**문제**
아래 자료 전체의 텍스트 줄을 한 글자도 바꾸지 말고 그대로 다시 적으시오. 그림 자리 표시는 결과에서 빼시오.

[수집된 데이터]
= = = =

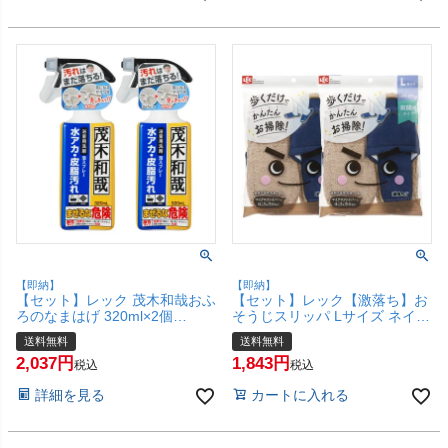
【即納】
【即納】
【セット】レック 茂木和哉おふ
【セット】レック【激落ち】お
ろのなまはげ 320ml×2個
そうじスリッパ Lサイズ ネイビ
C00251【宅配便送料無料】
ー×2個 S-815【マイクロファイ
送料無料
送料無料
(6041976-set1)
バー/超極細繊維/拭き掃除/掃き
2,037
1,843
掃除/丸洗い可/激落ちく
税込
税込
ん/LEC】【宅配便送料無料】
詳細を見る
カートに入れる
(6043311-set1)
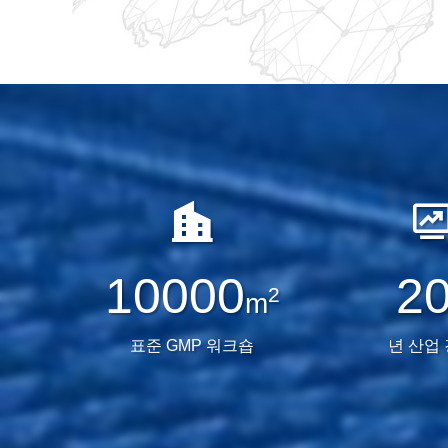
10000
2
2
m
표준 GMP 워크숍
년 산업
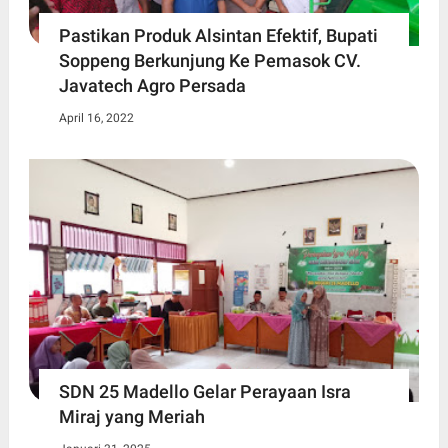
Pastikan Produk Alsintan Efektif, Bupati
Soppeng Berkunjung Ke Pemasok CV.
Javatech Agro Persada
April 16, 2022
SDN 25 Madello Gelar Perayaan Isra
Miraj yang Meriah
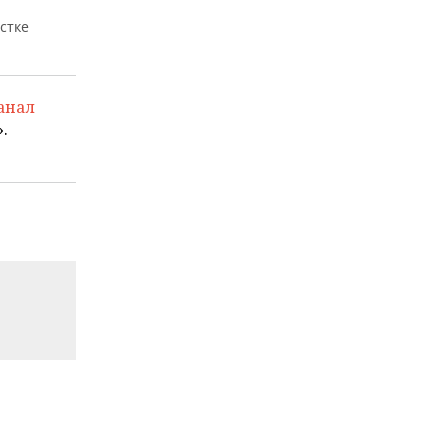
стке
анал
.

= = = =

**실습 결과**
【即納】
【即納】
【セット】レック 茂木和哉おふ
【セット】レック【激落ち】お
ろのなまはげ 320ml×2個
そうじスリッパ Lサイズ ネイビ
C00251【宅配便送料無料】
ー×2個 S-815【マイクロファイ
送料無料
送料無料
(6041976-set1)
バー/超極細繊維/拭き掃除/掃き
2,037
1,843
掃除/丸洗い可/激落ちく
税込
税込
ん/LEC】【宅配便送料無料】
詳細を見る
カートに入れる
(6043311-set1)
10000
2
2
m
표준 GMP 워크숍
년 산업
Pastikan Produk Alsintan Efektif, Bupati
Soppeng Berkunjung Ke Pemasok CV.
Javatech Agro Persada
April 16, 2022
SDN 25 Madello Gelar Perayaan Isra
Miraj yang Meriah
стке
анал
.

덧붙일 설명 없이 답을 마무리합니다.